One serving U.S. official said the chart seemed “delusional” in its measure of the State Department and Tillerson’s influence in policy making. The Defense Department and the White House itself are major players in crafting U.S. foreign policy; and in the case of Tillerson, he’s clashed with Trump on so many levels — even reportedly calling the president a “moron” — that his very future at State is in question.
“This would be a challenging process to manage effectively for even the most powerful and skilled secretary of state, and we don’t have that right now,” said Derek Chollet, who was a deputy director of the Policy Planning Staff under former Secretary of State Hillary Clinton. “I don’t understand how this comports with any reality that we’re aware of.”
The State Department’s Policy Planning Staff was created in 1947 by legendary diplomat George Kennan at the request of then-Secretary of State George C. Marshall. It’s supposed to be an independent source of analysis and often acts as a second opinion on policy for the secretary. According to the department’s own explanation, Policy Planning tends to “take a longer term, strategic view of global trends.”
Various secretaries of state have employed the office in different ways. It was considered unusually active under James Baker, when George H.W. Bush was president. It was also considered relatively active when Hillary Clinton was secretary of state.

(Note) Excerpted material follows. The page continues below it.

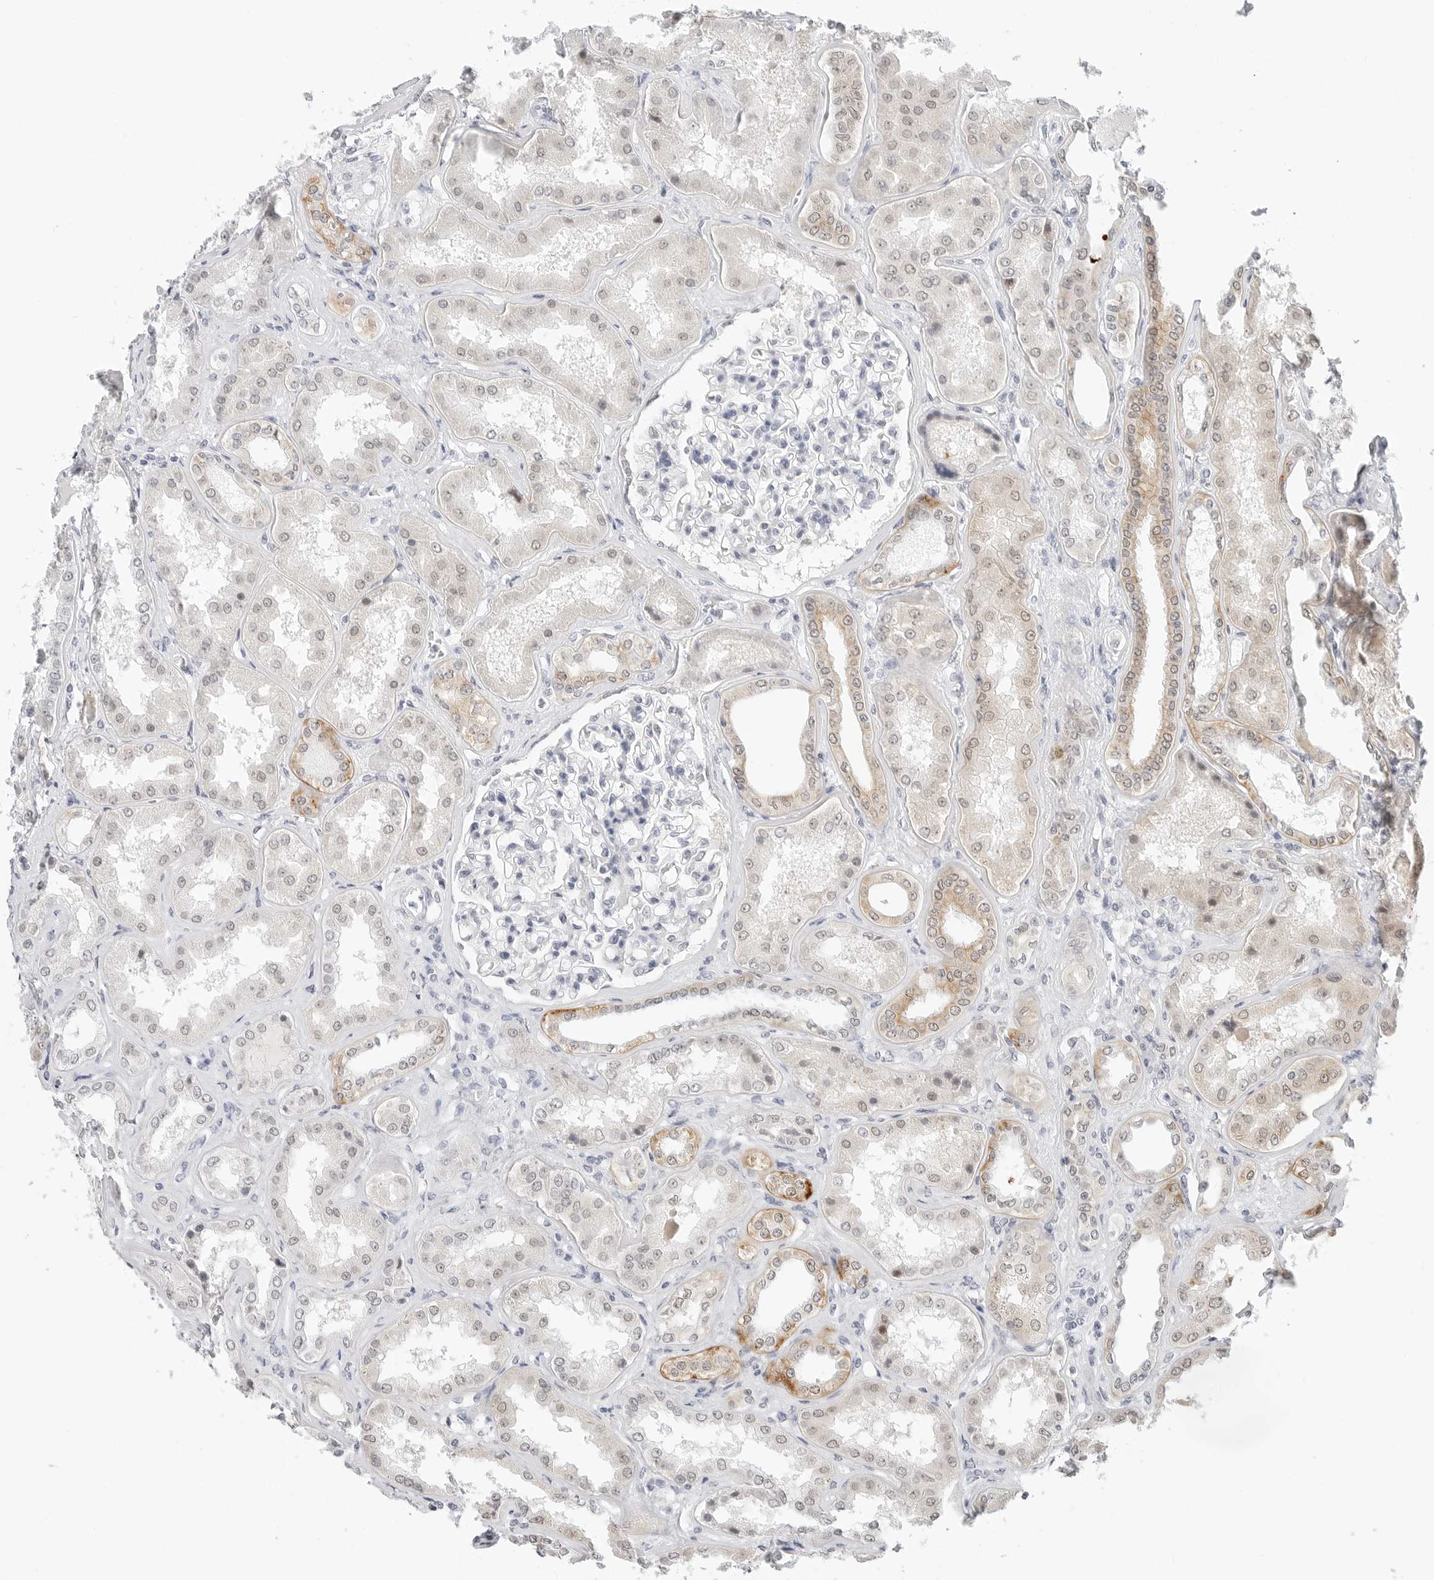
{"staining": {"intensity": "negative", "quantity": "none", "location": "none"}, "tissue": "kidney", "cell_type": "Cells in glomeruli", "image_type": "normal", "snomed": [{"axis": "morphology", "description": "Normal tissue, NOS"}, {"axis": "topography", "description": "Kidney"}], "caption": "Immunohistochemical staining of unremarkable human kidney shows no significant positivity in cells in glomeruli. (DAB IHC with hematoxylin counter stain).", "gene": "TSEN2", "patient": {"sex": "female", "age": 56}}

But former and current U.S. officials said that, even in those days, the Policy Planning Staff worked hand in hand with other divisions at State instead of supplanting them. A case in point was the “pivot to Asia” strategy publicly articulated by Clinton — but widely considered the brainchild of then-Assistant Secretary of State for East Asian and Pacific Affairs Kurt Campbell.
Hook's role at State is drawing increasing scrutiny from lawmakers, many of whom are troubled by Tillerson’s slowness in filling the many vacant assistant secretary and other leadership positions at State. The jobs remain unfilled as Tillerson is working on a plan to restructure and streamline the entire department.

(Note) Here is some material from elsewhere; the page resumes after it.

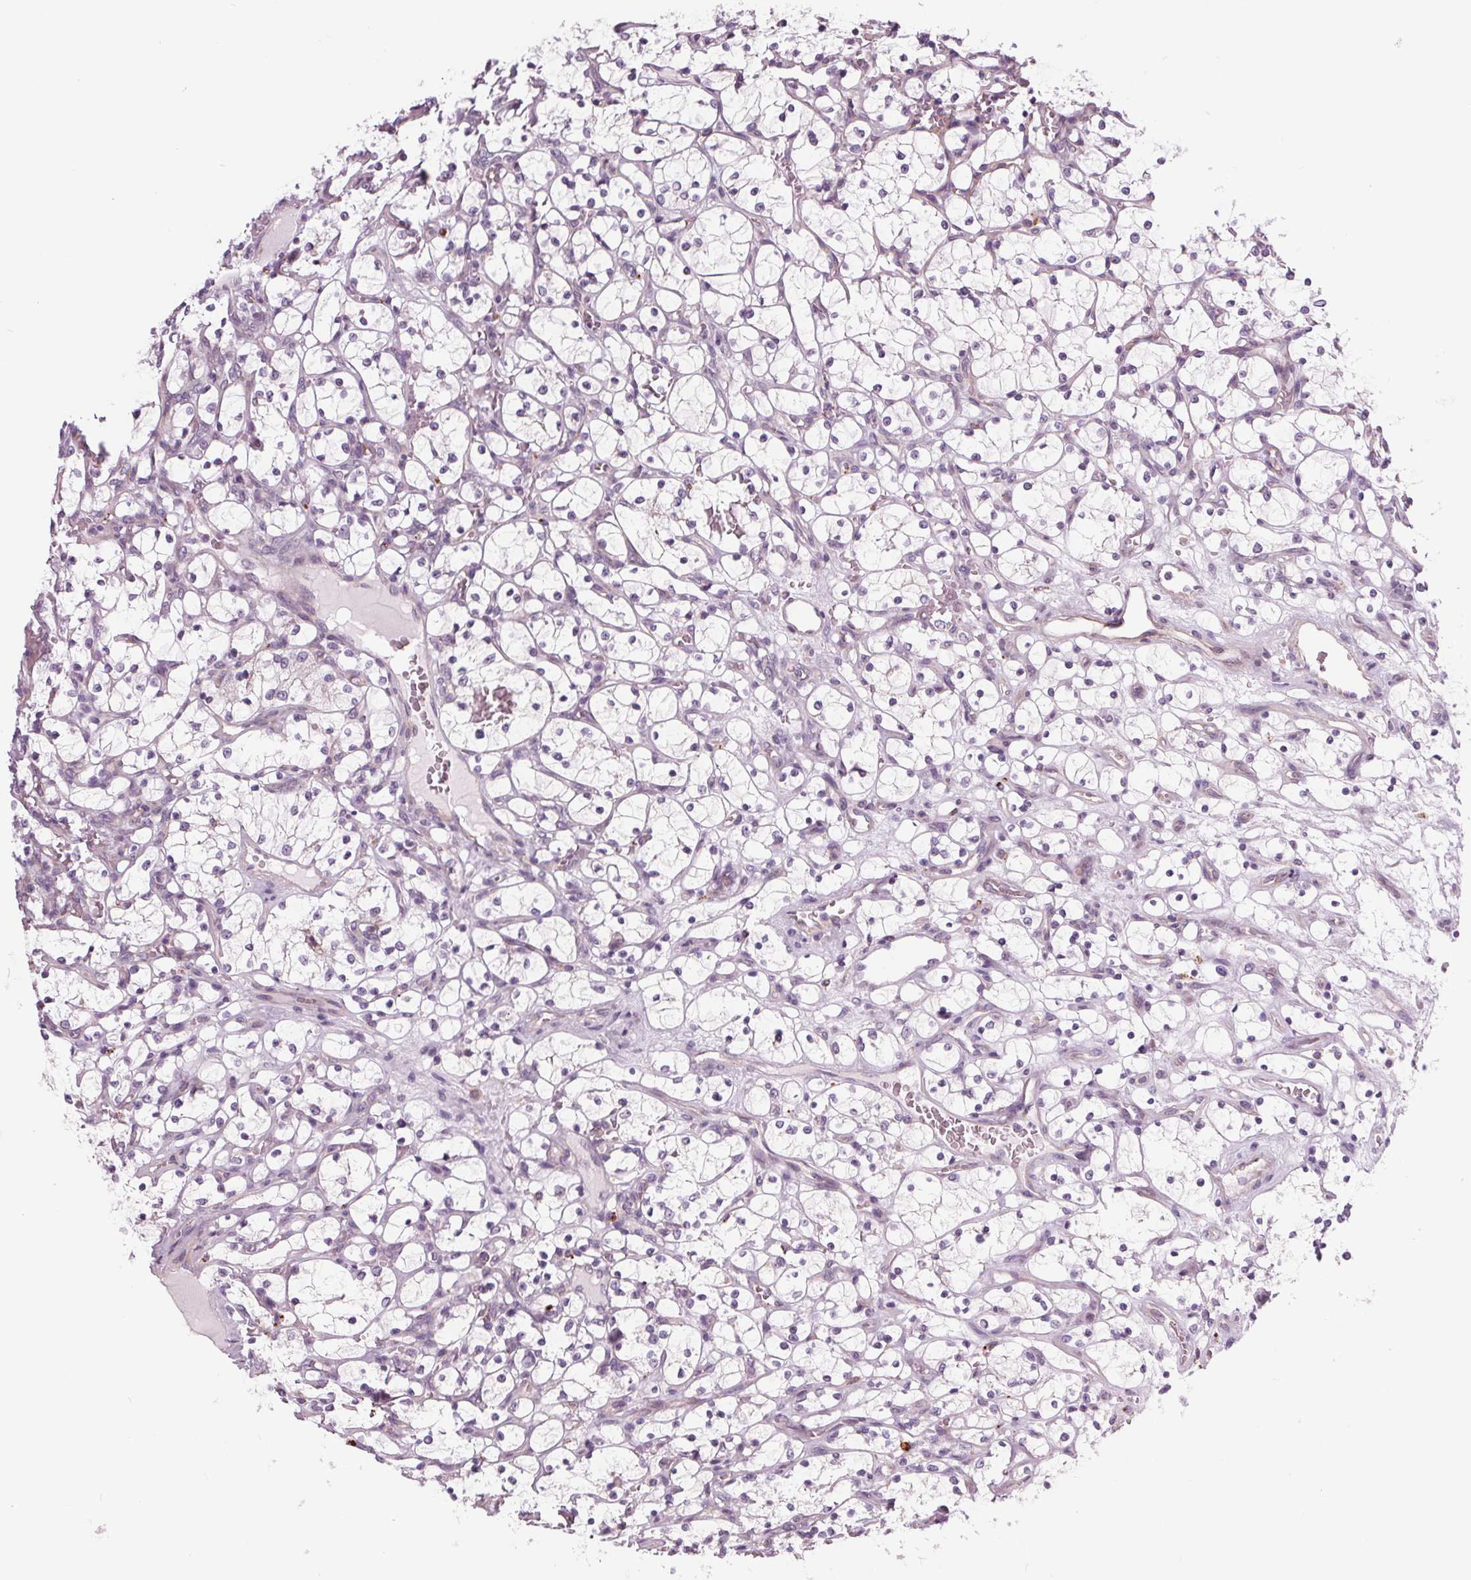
{"staining": {"intensity": "negative", "quantity": "none", "location": "none"}, "tissue": "renal cancer", "cell_type": "Tumor cells", "image_type": "cancer", "snomed": [{"axis": "morphology", "description": "Adenocarcinoma, NOS"}, {"axis": "topography", "description": "Kidney"}], "caption": "Tumor cells are negative for brown protein staining in renal cancer (adenocarcinoma).", "gene": "SAMD5", "patient": {"sex": "female", "age": 69}}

Hook and his crew on the Policy Planning Staff — which numbers around two dozen, according to the State Department’s website — wield unusual power in part because so many key jobs are empty or held by diplomats on an acting basis. And unlike assistant secretaries or other top officials, Hook’s position doesn’t require Senate confirmation, which troubles some on Capitol Hill.
Observers say Hook, viewed as a relatively mainstream Republican, is running ragged trying to meet the demands placed on him.
“Hook is like a one-man band frantically, albeit valiantly, trying to play all the instruments, as competent and experienced musicians are made to stand on the sidelines,” one U.S. official said.
There have been reports that Tillerson, as part of a broader effort to restructure the State Department, wants to greatly expand the size of the Policy Planning Staff. The department did not immediately respond to questions about those reports. Still, even the possibility is meeting resistance among some lawmakers.
Last month, Democratic Sen. Jeanne Shaheen of New Hampshire tacked an amendment onto a State Department appropriations bill that seeks to limit the size of the Policy Planning Staff, subject to certain conditions. The broader bill, which was approved by the Senate Appropriations Committee, also largely rejected Trump's effort to slash the State Department's funding by a third.